Philip Morris founded the ASEAN Arts Awards, a regional arts competition for artists based in countries within ASEAN (Association of South East Asian Nations), in 1994. A decade later, the Awards have become the most prestigious arts competition in the region. Philip Morris remains the primary financial sponsor of the awards, which are also supported by the ASEAN Secretariat and 33 national art institutions throughout the region.

About the ASEAN Arts Awards

The arts competition, once an annual event, now takes place every two years. Artists are chosen to compete in the ASEAN final, following simultaneous competitions at the national level. Previous ASEAN Art Award Finals have been held in Singapore (1994, 2000), Jakarta (1995), Bangkok (1996), Manila (1997), Hanoi (1998), Kuala Lumpur (1999), and Bali (2002).

During the past decade, artists from 10 countries have been eligible to submit works, including : Brunei Darussalam, Cambodia, Indonesia, Laos, Malaysia, Myanmar, the Philippines, Singapore, Thailand, and Vietnam (countries vary from year to year). Artists may submit two-dimensional forms of art up to 2 x 2 meters in size and created in the past two years. Participating countries and art organizations nominate a panel of internationally renowned judges to assess the entries. At the ASEAN level, one Grand Prize ($15,000) and five juror-choice prize award ($5,000) winners are chosen.

More than 18,000 works of art have been submitted to the competition since it started, and over 150,000 people have attended the awards.

What Philip Morris Gets Out of the ASEAN Art Awards

Publicly, Philip Morris likes to talk about its love of the arts. As Ellis Woodward, Vice President of Philip Morris Asia Limited said at the 2002 Awards:

“The ASEAN Art Awards were initiated to encourage, inspire and reward, and most importantly support, creative works by established and emerging artists within the region. It represents one of the most comprehensive and prestigious two dimensional art competitions in Southeast Asia.”

Philip Morris executives have also referred to the competition as “Art for Art’s Sake.” The company boasts on its website of supporting arts worldwide, noting that “art is a unique way for a society to define, express and understand its experience; for a company that sees itself firmly rooted in society, arts sponsorship is a given.”

But privately, the company is much more candid about the real reason for its support of the ASEAN Art Awards. C. Goddard of Philip Morris Asia Region noted in a 1997 company speech that:

“The Philip Morris Group of Companies ASEAN Art Awards – an art competition involving seven ASEAN markets that provides Corporate Affairs and management with direct access to senior government officials in each country and given us strong relationships at the ASEAN Secretariat.”
Source: Philip Morris Document, Bates 2074188961/9005 (page 19)

Philip Morris International Weekly Highlights from the 1990s detail many of the government ministries befriended and favorable media coverage obtained through the ASEAN Art Awards.
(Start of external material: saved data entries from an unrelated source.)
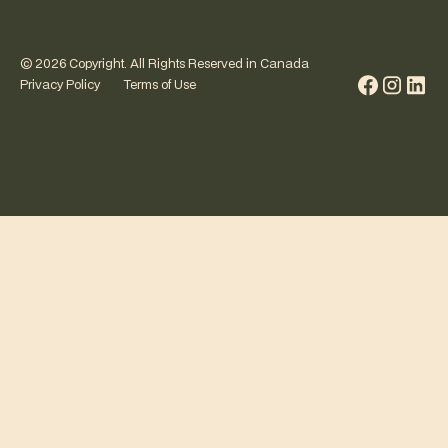
©
2026
Copyright. All Rights Reserved in Canada
Privacy Policy
Terms of Use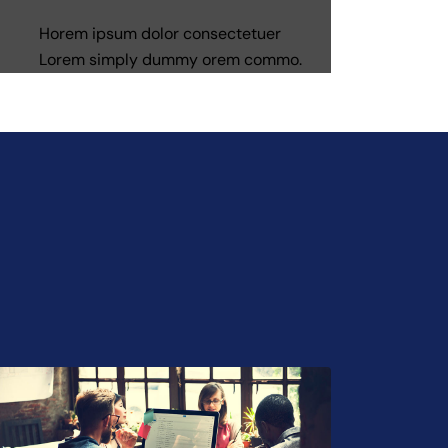
Horem ipsum dolor consectetuer
Lorem simply dummy orem commo.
The company classifies them under the category “public relations.” Here are a few examples:

INDONESIA: On July 11, the five finalists for the Philip Morris Group of Companies Indonesian/ASEAN Art Awards were announced in a ceremony held in Bali and officiated by representatives from the Ministries of Tourism and Education. The event was featured on TV and through press coverage. (1997)

MALAYSIA: On July 16, the five finalists for the Malaysian segment of the Philip Morris Group of Companies Malaysia/ASEAN Art Awards were announced in a ceremony held at the National Art Gallery and officiated by the Deputy Minister of Tourism and Culture. Philip Morris was highly praised for its continuous support for the Arts. The event was well covered by the press. (1997)

PHILIPPINES: Fifty finalists in the Philip Morris Group of Companies Philippines Art Awards went on exhibit starting July 14. Five Jurors Choices were awarded, who will compete in the ASEAN Art Awards to be held in Manila in September. Prominent art critics and government officials attended the award and opening night. Other entities supporting the event were the Metropolitan Museum and the National Commission for Culture and Arts. (1997) Source: Philip Morris Document, Bates: 2075808223

What some of these “senior government officials” have to say about Philip Morris’ sponsorship of the Awards:

“I would like to commend Philip Morris for their firm commitment to support the arts in Singapore, and more importantly in ASEAN. Without their commitment to ASEAN, this prestigious regional event would not be possible…The active participation of individuals and corporations, like Philip Morris, who have the passion of wanting to develop and elevate the arts and culture to greater heights in Singapore and ASEAN is extremely encouraging.” -- Mr. Yatiman Yusof, Senior Parliamentary Secretary, Ministry of Information, Communications and the Arts, at Singapore-ASEAN Art Awards 2003 presentation.


The ASEAN Arts Award is a highly effective tool for Philip Morris to gain credibility, positive public relations, and access to government officials and ministries who have the power to help (or halt) the company’s expansion in Asia. The company’s political influence leveraging poses a serious threat to efforts to ratify/implement the Framework Convention on Tobacco Control and to exclude tobacco from Asian free trade agreements, such as AFTA.